** begin Supplied text **
This strikes home, doesn’t it, in the story of
Samson? Jennings and Sarah Kennedy and I were watching a little video on the
life of Samson yesterday, and it hit me in the course of watching this that
Samson…what Samson desired almost killed him. Samson had…he was a strong
man, a powerful leader who was used mightily for the people of Israel, but he
had a weakness for good-looking women — and he had lots of them! And isn’t it
interesting what happens?

After Samson forsakes the Lord, after he betrays his
faithfulness to the Lord, he explains his secret to Delilah, she betrays him
into the hands of his enemies, the Philistines…what does the Lord have his
enemies do to him? Put his eyes out. His eyes had almost been his undoing. He
could not resist a beautiful woman. So what does the Lord do? The Lord takes
his eyes, because the Lord loves Samson so much. Samson’s eyes could have taken
him to hell, and the Lord in His love for him takes Samson’s eyes from him so
that in the end, what happens? The eyes of Samson’s heart, instead of being set
on these beautiful women, is set again on glorifying God, so that at the last he
can say, ‘Show me the pillars of this temple, and Lord, give me the strength to
bring it down on Your enemies so that You will be glorified, so that the
children of Israel will be glorified. I want Your glory, God.’

You see, Samson’s desire had been restored to the
right place, to the glory of God, instead of following those sinful desires.
** end Supplied text **
_Task requirements_
Reproduce the passage on Samson word for word. The entries have no connection to the passage on Samson.
** begin Listed entries **
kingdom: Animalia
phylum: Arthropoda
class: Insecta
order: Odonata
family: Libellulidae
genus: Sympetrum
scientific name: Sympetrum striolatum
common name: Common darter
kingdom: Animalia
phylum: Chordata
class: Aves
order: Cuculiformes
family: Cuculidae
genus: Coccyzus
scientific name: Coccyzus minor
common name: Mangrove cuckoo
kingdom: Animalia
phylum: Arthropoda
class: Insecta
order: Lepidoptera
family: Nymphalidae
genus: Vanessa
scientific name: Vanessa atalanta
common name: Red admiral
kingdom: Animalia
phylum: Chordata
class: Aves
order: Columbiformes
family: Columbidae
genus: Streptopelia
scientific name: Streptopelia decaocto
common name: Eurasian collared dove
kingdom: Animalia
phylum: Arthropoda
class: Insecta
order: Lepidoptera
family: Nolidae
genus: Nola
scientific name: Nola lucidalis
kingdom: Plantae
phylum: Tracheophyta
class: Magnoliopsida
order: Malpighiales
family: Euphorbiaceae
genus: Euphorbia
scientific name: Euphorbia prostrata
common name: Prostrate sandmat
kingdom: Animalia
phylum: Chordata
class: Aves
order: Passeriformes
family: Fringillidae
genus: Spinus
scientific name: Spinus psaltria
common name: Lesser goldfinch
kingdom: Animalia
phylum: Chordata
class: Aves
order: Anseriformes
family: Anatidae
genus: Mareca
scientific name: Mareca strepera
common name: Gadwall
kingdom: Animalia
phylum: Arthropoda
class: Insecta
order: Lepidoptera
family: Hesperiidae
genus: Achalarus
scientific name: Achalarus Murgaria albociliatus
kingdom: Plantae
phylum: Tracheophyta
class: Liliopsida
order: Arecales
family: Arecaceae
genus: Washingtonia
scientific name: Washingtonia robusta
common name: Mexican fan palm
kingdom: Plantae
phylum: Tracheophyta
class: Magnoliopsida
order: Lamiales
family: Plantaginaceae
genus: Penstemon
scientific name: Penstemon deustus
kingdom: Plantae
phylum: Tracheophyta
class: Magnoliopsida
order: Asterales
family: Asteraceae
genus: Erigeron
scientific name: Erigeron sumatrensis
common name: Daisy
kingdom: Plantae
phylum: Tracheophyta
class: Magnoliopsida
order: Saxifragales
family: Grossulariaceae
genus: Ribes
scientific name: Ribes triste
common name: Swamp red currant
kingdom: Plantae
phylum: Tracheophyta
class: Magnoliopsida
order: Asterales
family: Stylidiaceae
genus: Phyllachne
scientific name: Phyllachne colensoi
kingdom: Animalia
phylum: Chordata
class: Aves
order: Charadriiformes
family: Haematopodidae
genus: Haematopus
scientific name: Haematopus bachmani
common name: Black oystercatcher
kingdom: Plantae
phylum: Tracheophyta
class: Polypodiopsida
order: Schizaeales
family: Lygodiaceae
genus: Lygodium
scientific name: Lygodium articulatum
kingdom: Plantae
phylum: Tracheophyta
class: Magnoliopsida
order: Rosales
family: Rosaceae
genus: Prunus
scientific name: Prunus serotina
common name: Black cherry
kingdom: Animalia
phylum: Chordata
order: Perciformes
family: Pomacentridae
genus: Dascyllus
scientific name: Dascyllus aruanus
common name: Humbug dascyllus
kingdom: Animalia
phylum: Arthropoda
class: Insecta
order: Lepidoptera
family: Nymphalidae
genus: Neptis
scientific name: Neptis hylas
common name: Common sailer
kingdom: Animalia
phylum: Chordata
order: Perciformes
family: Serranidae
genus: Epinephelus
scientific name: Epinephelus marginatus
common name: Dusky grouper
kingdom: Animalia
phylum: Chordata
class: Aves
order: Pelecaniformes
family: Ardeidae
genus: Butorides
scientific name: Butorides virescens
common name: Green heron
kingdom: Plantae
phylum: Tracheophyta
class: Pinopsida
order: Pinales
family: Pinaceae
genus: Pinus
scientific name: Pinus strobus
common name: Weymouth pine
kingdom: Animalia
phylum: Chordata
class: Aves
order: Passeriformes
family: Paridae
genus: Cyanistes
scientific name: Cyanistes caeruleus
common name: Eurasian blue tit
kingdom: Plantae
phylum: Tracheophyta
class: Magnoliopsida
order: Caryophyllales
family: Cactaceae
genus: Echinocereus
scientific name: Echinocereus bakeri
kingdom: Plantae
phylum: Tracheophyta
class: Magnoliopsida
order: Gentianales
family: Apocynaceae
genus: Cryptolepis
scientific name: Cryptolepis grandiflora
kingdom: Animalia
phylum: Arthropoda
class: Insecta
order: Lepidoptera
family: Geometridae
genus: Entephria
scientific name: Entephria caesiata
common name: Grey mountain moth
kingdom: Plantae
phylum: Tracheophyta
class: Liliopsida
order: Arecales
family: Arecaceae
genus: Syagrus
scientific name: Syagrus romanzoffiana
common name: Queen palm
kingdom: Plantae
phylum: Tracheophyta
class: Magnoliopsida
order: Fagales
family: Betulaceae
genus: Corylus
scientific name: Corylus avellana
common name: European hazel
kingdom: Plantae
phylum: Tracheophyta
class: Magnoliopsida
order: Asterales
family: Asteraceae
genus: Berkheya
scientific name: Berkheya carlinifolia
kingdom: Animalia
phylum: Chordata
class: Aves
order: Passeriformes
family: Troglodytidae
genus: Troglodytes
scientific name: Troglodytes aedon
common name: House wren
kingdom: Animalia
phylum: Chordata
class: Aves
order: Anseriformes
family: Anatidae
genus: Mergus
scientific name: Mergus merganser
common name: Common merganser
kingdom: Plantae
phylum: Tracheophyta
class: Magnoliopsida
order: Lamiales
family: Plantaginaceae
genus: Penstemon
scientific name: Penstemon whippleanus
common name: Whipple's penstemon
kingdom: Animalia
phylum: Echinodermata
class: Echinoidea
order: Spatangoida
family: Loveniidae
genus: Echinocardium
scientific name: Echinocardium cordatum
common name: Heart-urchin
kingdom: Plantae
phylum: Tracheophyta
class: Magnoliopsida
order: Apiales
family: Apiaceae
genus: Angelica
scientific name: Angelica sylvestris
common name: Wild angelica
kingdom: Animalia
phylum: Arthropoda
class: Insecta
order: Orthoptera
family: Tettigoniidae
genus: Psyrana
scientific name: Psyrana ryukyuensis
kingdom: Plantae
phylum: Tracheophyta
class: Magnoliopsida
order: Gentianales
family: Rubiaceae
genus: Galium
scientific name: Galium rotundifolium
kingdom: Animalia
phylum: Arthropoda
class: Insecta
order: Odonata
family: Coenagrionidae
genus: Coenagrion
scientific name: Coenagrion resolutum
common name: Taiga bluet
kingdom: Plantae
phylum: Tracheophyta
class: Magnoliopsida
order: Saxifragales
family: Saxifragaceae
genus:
** end Listed entries **
_Solution for this problem_
This strikes home, doesn’t it, in the story of
Samson? Jennings and Sarah Kennedy and I were watching a little video on the
life of Samson yesterday, and it hit me in the course of watching this that
Samson…what Samson desired almost killed him. Samson had…he was a strong
man, a powerful leader who was used mightily for the people of Israel, but he
had a weakness for good-looking women — and he had lots of them! And isn’t it
interesting what happens?

After Samson forsakes the Lord, after he betrays his
faithfulness to the Lord, he explains his secret to Delilah, she betrays him
into the hands of his enemies, the Philistines…what does the Lord have his
enemies do to him? Put his eyes out. His eyes had almost been his undoing. He
could not resist a beautiful woman. So what does the Lord do? The Lord takes
his eyes, because the Lord loves Samson so much. Samson’s eyes could have taken
him to hell, and the Lord in His love for him takes Samson’s eyes from him so
that in the end, what happens? The eyes of Samson’s heart, instead of being set
on these beautiful women, is set again on glorifying God, so that at the last he
can say, ‘Show me the pillars of this temple, and Lord, give me the strength to
bring it down on Your enemies so that You will be glorified, so that the
children of Israel will be glorified. I want Your glory, God.’

You see, Samson’s desire had been restored to the
right place, to the glory of God, instead of following those sinful desires.